Radhika Suryavanshi; [email protected]

Hiraj Laljani; [email protected]

Young PETA India and Pune Climate Save Volunteers Will Urge Passers-By to Ditch Planet-Poisoning Meat and Dairy for Next Generations’ Sake

Pune – Just in time for Children’s Day (14 November) and during World Vegan Month, a brigade of young People for the Ethical Treatment of Animals (PETA) India supporters from WiseRoots World School wearing chick and calf costumes will gather around a giant globe in Pune. The children’s message? Go vegan to save the planet before it’s too late.

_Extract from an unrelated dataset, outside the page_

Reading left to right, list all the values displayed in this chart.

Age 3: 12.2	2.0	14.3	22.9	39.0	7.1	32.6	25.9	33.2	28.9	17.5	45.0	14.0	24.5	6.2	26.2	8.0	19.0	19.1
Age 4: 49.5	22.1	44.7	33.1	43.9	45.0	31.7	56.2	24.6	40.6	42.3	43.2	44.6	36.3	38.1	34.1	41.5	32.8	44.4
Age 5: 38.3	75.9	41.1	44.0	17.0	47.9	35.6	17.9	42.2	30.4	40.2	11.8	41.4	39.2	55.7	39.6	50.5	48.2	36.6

When:        Tuesday, 12 November, 4 pm sharp

Where:       Near Westside clothing shop, Fergusson College Road, Deccan Gymkhana, Pune 

“These children know that the global demand for meat is messing up weather systems, killing animals and the planet, and endangering future generations,” says PETA India Campaigns Coordinator Radhika Suryavanshi. “PETA India stands with them as they blaze a better way forward by calling on adults and their own peers to take the simple, life-saving step of going vegan.”

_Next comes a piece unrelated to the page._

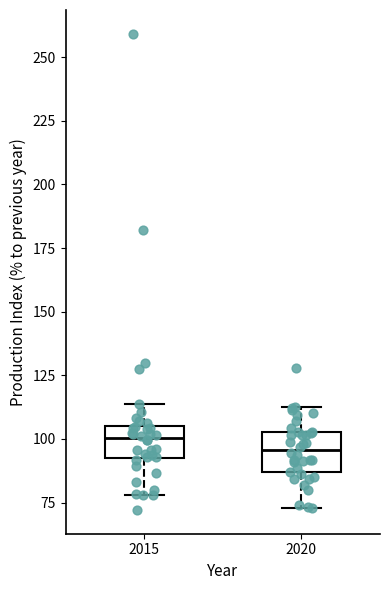

Reading left to right, transcribe this box plot: for each box, give where its median line is, the range the box spans, and where its two whiskers end, as read against the y-axis. The values are not printed on the chart, so give them approximately, as read against the axis.

2015: median 100, box 95 to 105, whiskers 80 to 115
2020: median 95, box 85 to 105, whiskers 75 to 110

The United Nations states that animal agriculture (raising animals for meat, eggs, and dairy) is responsible for more greenhouse-gas emissions than the worldwide transport sector and warns that a global shift to vegan eating is necessary to stem the worst effects of climate change. And a study concluded that the consumption of meat, eggs, and dairy may be the biggest threat to much of the world’s plant and animal life, as a result of the clearing of land to rear animals for these industries and grow the crops to feed them. In addition to helping to combat deforestation, each person who goes vegan spares the lives of nearly 200 animals every year.